* _Stated exercise_: Output the part of the Hopkirk family history below that starts with "From the 3rd" and goes on through "1862 and 1864.", copied word for word.

* _Page extract_:
╔══

From the 1879 History of Jefferson County we find pages 545 and 546
with information about William Hopkirk, his brother John Hopkirk, and
John's son David Hopkirk. As of this date, William owned 360 acres
valued at $25 per acre.
From the 3rd June 1880 census we find William still in Lockridge,
age 69 a widower, a farmer, born in Scotland. His daughter Mary Brown,
a widow, age 38, born in West Virginia, keepinghouse, son Alexander,
age 26, a farmer, and granddaughter Mary J Brown, age 11, educated at
Thanks to extensive research by John D. Hopkirk, we believe the following photo is that of William Hopkirk, his wife (Mary) Jane Redpath and their youngest daughter Jane, probably taken between 1862 and 1864.
William(6) and his wife were Presbyterians. William(6) served 13 years on the school district board, mostly as Secretary and Vice President. He also was elected to 3 terms in the Iowa State Legislature, and is known for the "Hopkirk Bill", gaining him the ill-will of all railroad incorporators. This bill provided that railroad property should not get preferential tax treatment.
William(6) and Jane had the following children:
Elizabeth(7) HOPKIRK, b.10 Jan 1835, Rochester New York. She married Robert Stephenson on 15 May 1856
Isabel(7) HOPKIRK, b. @ 1836, Jefferson County, Ohio. She married William Bankhead on 2 Aug 1860.
William(7) HOPKIRK, b. @1838, Jefferson County, Ohio. He married Laura Ann FERRIS on 9 Nov. 1861. He was killed shortly thereafter in the Civil War.He was wounded at Bryces Crossroads, Mississippi, and died at Memphis, Tennessee. There is a Memorial Plaque at the entrance to the Lockridge cemetery.
Anna(7) HOPKIRK, b @1840, Jefferson County, Ohio. She married Robert STAMM on 9 Nov 1865. Robert served in the Civil War, in the 2nd Infantry, Company E, from 6 May 1861 to 23 Dec 1863.
Mary U.(7) HOPKIRK, b. 25 Feb 1842, Wellsburg, (West) Virginia. She married David L BROWN on 10 Dec 1867.
Robert(7) HOPKIRK, b. @ 1843, Lockridge, Iowa. Robert died in 1864 fighting for the North in the Civil War.
Lillian(7) HOPKIRK, b.30 Jun 1846, Lockridge, Iowa. She married Benjamin Hanson on 16 May 1868.
James(7) HOPKIRK, b @1848, Lockridge, Iowa. He married Harriet Emma Toothaker on 7 Aug 1871.
Jane(7) HOPKIRK, b. 20 Aug 1850, Lockridge, Iowa. Unmarried. She died 19 Jun 1872. Buried in Hopkirk Cemetery. Jane shares the stone above with her father William.

╚══

* _Dataset extract_:
╔══

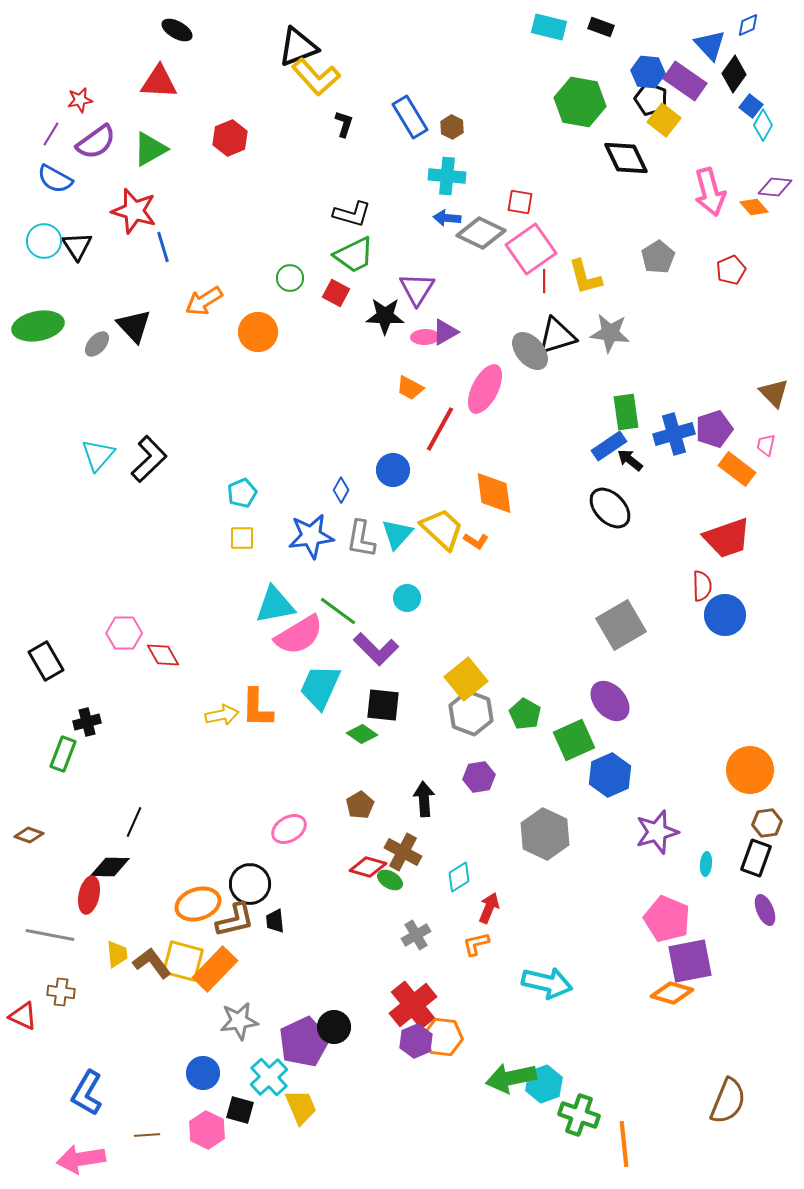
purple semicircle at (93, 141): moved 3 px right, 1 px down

╚══

* _Solution to this problem_:
From the 3rd June 1880 census we find William still in Lockridge,
age 69 a widower, a farmer, born in Scotland. His daughter Mary Brown,
a widow, age 38, born in West Virginia, keepinghouse, son Alexander,
age 26, a farmer, and granddaughter Mary J Brown, age 11, educated at
Thanks to extensive research by John D. Hopkirk, we believe the following photo is that of William Hopkirk, his wife (Mary) Jane Redpath and their youngest daughter Jane, probably taken between 1862 and 1864.